### Extracted information:
◆ ◆ ◆ ◆ ◆ ◆ ◆

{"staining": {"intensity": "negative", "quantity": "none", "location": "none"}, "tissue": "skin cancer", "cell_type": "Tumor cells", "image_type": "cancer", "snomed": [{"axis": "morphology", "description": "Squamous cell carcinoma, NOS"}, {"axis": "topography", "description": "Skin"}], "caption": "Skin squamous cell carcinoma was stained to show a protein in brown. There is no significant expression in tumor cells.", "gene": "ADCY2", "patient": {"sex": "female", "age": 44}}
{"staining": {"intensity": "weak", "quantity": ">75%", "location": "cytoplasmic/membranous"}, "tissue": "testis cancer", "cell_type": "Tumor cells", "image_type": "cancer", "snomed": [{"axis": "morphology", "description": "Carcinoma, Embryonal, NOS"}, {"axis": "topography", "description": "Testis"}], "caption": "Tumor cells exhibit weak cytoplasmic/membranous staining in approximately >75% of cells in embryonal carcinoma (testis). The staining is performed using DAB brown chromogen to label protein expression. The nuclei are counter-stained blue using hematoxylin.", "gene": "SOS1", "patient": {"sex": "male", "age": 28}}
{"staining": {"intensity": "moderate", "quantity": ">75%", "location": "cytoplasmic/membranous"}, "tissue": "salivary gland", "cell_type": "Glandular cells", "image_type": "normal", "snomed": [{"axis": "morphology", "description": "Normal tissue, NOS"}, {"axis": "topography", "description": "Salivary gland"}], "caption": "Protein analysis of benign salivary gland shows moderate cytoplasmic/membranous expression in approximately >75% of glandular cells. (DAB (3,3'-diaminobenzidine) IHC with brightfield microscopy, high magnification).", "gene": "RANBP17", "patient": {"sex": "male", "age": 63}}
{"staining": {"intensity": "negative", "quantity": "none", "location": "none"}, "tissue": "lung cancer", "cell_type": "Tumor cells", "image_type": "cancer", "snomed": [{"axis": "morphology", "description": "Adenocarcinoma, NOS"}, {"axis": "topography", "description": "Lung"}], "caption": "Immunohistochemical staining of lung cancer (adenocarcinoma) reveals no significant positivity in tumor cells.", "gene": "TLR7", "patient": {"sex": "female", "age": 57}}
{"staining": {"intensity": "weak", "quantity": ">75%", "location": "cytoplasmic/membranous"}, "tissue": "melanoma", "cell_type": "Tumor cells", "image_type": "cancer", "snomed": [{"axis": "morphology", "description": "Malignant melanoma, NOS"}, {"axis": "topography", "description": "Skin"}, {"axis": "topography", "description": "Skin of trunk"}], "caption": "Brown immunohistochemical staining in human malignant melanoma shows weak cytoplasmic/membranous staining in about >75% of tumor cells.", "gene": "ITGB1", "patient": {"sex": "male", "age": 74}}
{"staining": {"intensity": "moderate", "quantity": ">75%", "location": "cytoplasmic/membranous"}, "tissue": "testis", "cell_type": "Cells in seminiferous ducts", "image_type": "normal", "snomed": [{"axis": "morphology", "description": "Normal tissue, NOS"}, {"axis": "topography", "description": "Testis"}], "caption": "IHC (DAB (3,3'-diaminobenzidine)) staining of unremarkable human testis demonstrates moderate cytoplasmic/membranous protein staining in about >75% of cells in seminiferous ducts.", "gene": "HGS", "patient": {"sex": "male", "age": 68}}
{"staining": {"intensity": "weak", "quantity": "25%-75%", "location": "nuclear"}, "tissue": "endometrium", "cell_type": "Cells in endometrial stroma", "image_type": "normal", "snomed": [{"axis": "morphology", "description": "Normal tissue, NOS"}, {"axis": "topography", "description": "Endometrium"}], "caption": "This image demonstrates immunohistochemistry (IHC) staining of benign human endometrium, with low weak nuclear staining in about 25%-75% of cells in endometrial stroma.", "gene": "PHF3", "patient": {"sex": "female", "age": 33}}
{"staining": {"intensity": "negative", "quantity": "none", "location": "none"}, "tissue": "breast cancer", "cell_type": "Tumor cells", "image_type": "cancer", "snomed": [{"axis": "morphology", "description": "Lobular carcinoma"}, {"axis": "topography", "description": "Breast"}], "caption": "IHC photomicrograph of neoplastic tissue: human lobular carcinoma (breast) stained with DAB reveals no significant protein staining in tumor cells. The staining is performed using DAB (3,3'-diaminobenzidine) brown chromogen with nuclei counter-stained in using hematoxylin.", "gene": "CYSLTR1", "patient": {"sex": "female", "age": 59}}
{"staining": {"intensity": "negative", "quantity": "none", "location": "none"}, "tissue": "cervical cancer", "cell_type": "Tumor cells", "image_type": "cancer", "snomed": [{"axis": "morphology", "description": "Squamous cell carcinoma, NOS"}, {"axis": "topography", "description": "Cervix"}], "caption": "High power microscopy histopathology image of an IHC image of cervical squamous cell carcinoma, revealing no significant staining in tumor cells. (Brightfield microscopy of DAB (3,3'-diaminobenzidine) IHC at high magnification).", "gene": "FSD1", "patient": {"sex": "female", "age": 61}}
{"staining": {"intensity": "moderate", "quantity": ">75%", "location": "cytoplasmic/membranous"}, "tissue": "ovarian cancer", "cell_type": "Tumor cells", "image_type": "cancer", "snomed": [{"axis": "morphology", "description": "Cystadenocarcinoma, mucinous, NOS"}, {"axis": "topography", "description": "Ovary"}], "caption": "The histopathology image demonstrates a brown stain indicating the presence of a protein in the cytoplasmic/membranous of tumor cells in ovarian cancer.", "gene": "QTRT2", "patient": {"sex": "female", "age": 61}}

◆ ◆ ◆ ◆ ◆ ◆ ◆

### Task:
Each line of the entries above that contains "magnification" is to be copied.

### Answer to this task:
{"staining": {"intensity": "moderate", "quantity": ">75%", "location": "cytoplasmic/membranous"}, "tissue": "salivary gland", "cell_type": "Glandular cells", "image_type": "normal", "snomed": [{"axis": "morphology", "description": "Normal tissue, NOS"}, {"axis": "topography", "description": "Salivary gland"}], "caption": "Protein analysis of benign salivary gland shows moderate cytoplasmic/membranous expression in approximately >75% of glandular cells. (DAB (3,3'-diaminobenzidine) IHC with brightfield microscopy, high magnification).", "gene": "RANBP17", "patient": {"sex": "male", "age": 63}}
{"staining": {"intensity": "negative", "quantity": "none", "location": "none"}, "tissue": "cervical cancer", "cell_type": "Tumor cells", "image_type": "cancer", "snomed": [{"axis": "morphology", "description": "Squamous cell carcinoma, NOS"}, {"axis": "topography", "description": "Cervix"}], "caption": "High power microscopy histopathology image of an IHC image of cervical squamous cell carcinoma, revealing no significant staining in tumor cells. (Brightfield microscopy of DAB (3,3'-diaminobenzidine) IHC at high magnification).", "gene": "FSD1", "patient": {"sex": "female", "age": 61}}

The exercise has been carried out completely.